• [EXPLORE THE MATERIAL]
a) In the passage on interdisciplinary research, what does interdisciplinary research require?
b) Transcribe part of the passage on interdisciplinary research without changes. Begin at the words "The usefulness of" and stop after "aspect of synthesis.".

• [SELECTED EXTRACT]
-- Opening Marker --

Furthermore, we propose an iterative
process to identify specific publications that bridge diverse fields, to facilitate interdisciplinary
collaborations and ease the cognitive load of a single researcher who wishes to integrate knowledge
from multiple disciplines.
Research that occurs at the intersection between disciplines is thought to lead to great advances in
science (Porter and Rafols, 2009).
We
adopt the definition suggested by Porter et al. (2007), which followed the definition given by the
National Academies (2005): interdisciplinary research requires an integration of concepts, theories,
techniques and/or data from two or more bodies of specialized knowledge. Multidisciplinary
research may incorporate elements of other bodies of specialized knowledge, but without interdisciplinary
synthesis (Wagner et al., 2011) that leads to research that is greater than the sum of its
parts.
The usefulness of bibliometric indicators depends critically on
the level at which we wish to understand the integrative process. For example, funding agencies
may only require high-level publication co-authorship and collaboration statistics, describing the
research performed by their grantees and the diversity of their home disciplines, but not addressing
the essential aspect of synthesis.

-- Closing Marker --

• [DATA EXTRACT]
-- Opening Marker --

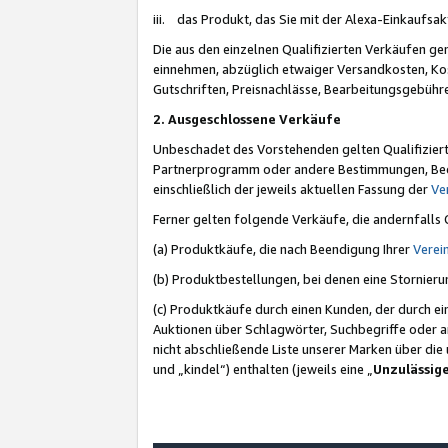
iii. das Produkt, das Sie mit der Alexa-Einkaufsa
Die aus den einzelnen Qualifizierten Verkäufen gen
einnehmen, abzüglich etwaiger Versandkosten, Ko
Gutschriften, Preisnachlässe, Bearbeitungsgebühr
2. Ausgeschlossene Verkäufe
Unbeschadet des Vorstehenden gelten Qualifiziert
Partnerprogramm oder andere Bestimmungen, Beding
einschließlich der jeweils aktuellen Fassung der
Ve
Ferner gelten folgende Verkäufe, die andernfalls
(a) Produktkäufe, die nach Beendigung Ihrer
Verei
(b) Produktbestellungen, bei denen eine Stornier
(c) Produktkäufe durch einen Kunden, der durch e
Auktionen über Schlagwörter, Suchbegriffe oder a
nicht abschließende Liste unserer Marken über di
und „kindel“) enthalten (jeweils eine „
Unzulässig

-- Closing Marker --

• [PER-TASK ANSWERS]
a) It requires an integration of concepts, theories, techniques and/or data from two or more bodies of specialized knowledge.

b)
The usefulness of bibliometric indicators depends critically on
the level at which we wish to understand the integrative process. For example, funding agencies
may only require high-level publication co-authorship and collaboration statistics, describing the
research performed by their grantees and the diversity of their home disciplines, but not addressing
the essential aspect of synthesis.